Thursday, October 28, 2010

WWII aviator finally home after 67 years


Arlington National Cemetery: Remembering World War II aviator Claude G. Tyler


Claude G. Tyler never saw World War II end. He never came home to greet his parents, Crawford and Florence, never married his sweetheart, Ruthie, never had kids, grew old, retired or passed with the rest of his generation through the cycles of long life.

He died 67 years ago with 11 other aviators aboard a B-24 Liberator named Shack Rat that crashed in the mountains of New Guinea, thousands of miles from his home in Landover, where he used to play the harmonica on the back porch.

He was 25.

On Wednesday, after resting with his comrades for decades in the fastness of a place called the Huon Peninsula, he was buried with full military honors at Arlington National Cemetery.

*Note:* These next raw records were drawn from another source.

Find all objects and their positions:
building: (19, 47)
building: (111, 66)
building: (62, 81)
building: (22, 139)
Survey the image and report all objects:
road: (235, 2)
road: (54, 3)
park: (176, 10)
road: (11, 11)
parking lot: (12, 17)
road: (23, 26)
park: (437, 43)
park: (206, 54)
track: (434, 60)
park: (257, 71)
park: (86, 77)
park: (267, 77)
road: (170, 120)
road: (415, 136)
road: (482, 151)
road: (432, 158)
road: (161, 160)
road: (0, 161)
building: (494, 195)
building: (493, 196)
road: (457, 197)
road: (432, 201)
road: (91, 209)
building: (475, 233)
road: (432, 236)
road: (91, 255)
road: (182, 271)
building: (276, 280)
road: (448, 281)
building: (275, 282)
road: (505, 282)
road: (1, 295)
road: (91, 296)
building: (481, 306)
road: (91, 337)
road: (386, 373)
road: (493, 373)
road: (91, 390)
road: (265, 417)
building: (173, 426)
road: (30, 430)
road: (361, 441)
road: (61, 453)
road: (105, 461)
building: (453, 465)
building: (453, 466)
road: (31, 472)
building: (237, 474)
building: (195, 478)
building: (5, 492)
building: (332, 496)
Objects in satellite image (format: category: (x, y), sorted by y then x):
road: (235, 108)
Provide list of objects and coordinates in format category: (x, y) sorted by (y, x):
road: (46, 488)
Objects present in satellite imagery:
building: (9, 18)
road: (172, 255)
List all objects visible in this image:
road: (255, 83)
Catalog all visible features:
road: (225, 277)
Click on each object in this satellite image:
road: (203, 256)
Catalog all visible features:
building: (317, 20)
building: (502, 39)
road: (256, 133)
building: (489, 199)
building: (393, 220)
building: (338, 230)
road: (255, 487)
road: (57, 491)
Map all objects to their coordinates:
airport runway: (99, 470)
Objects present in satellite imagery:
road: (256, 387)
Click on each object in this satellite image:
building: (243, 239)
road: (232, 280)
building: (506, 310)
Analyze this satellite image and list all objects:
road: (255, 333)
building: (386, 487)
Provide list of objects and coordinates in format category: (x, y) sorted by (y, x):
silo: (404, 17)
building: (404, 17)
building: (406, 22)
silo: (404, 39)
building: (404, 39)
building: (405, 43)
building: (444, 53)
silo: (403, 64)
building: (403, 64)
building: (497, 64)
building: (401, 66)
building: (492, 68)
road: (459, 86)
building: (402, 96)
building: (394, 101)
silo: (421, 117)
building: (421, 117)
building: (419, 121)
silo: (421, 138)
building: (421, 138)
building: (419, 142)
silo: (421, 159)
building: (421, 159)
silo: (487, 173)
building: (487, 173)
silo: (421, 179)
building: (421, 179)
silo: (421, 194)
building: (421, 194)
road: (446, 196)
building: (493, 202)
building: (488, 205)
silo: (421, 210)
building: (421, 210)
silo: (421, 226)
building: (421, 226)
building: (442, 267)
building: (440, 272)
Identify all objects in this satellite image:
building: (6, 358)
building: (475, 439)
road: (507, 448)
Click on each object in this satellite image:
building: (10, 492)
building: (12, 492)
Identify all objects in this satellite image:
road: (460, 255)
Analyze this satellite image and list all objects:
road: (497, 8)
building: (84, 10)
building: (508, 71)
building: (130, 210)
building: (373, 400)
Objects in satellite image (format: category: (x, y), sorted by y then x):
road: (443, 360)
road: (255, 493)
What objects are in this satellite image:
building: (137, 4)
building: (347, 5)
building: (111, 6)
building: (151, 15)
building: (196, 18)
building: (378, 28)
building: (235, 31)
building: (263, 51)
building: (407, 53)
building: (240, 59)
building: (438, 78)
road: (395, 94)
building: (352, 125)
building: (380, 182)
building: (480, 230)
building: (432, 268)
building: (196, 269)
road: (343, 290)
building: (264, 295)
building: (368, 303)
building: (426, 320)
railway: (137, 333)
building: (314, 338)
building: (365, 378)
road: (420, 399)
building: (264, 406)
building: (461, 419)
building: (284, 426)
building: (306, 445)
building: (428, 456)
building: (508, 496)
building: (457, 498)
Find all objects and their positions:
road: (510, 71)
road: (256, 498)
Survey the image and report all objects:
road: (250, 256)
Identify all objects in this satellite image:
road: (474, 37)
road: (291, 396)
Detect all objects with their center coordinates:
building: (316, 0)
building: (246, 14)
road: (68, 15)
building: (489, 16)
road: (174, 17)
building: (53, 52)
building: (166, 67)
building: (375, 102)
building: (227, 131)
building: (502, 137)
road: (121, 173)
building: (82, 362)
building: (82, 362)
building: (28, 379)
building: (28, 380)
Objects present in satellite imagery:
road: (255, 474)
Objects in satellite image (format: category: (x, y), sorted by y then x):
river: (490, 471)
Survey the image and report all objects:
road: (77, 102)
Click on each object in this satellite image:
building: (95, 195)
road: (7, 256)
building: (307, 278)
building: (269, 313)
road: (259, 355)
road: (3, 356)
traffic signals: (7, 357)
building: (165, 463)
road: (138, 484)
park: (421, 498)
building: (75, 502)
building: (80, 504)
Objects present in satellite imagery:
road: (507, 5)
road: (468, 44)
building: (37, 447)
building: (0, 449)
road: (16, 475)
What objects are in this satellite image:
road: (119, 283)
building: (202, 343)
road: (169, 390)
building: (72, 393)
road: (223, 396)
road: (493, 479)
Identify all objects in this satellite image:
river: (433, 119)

Seven soldiers fired three rifle volleys in his honor as about 30 relatives gathered in the rain-sodden cemetery. A white-gloved chaplain prayed over his coffin. And as the sun broke through the clouds and an orange butterfly flitted among the tombstones, a bugler played taps.

Much of the world Tyler knew is gone. The closest relatives present were his nephews, Russell and Richard Wayne Gordy of Calvert County, now both in their 70s.

Russell Gordy, a retired truck driver, turned 7 on Oct. 27, 1943, the day Shack Rat fell off the radar during a recon mission to the Bismarck Sea.

But he still remembers his uncle playing the harmonica on the back steps of the family homestead, and his grandmother refusing to accept that her "baby boy" was dead.

And he still has a letter Tyler wrote his mother saying he planned to wed his girl, Ruthie, after the war.


All these years later, her last name has been forgotten, and Tyler's family does not know what became of her. "All I know is Ruthie," Russell Gordy said Wednesday after the funeral.

Tyler's parents and siblings are dead. "Everybody's gone but me and my brother," Russell Gordy said.

Tyler was a staff sergeant serving in the southwest Pacific with the 5th Air Force's 90th Bombardment Group, the Jolly Rogers. His 320th squadron, with its Moby Dick angry whale insignia, flew long-range, four-engine B-24Ds.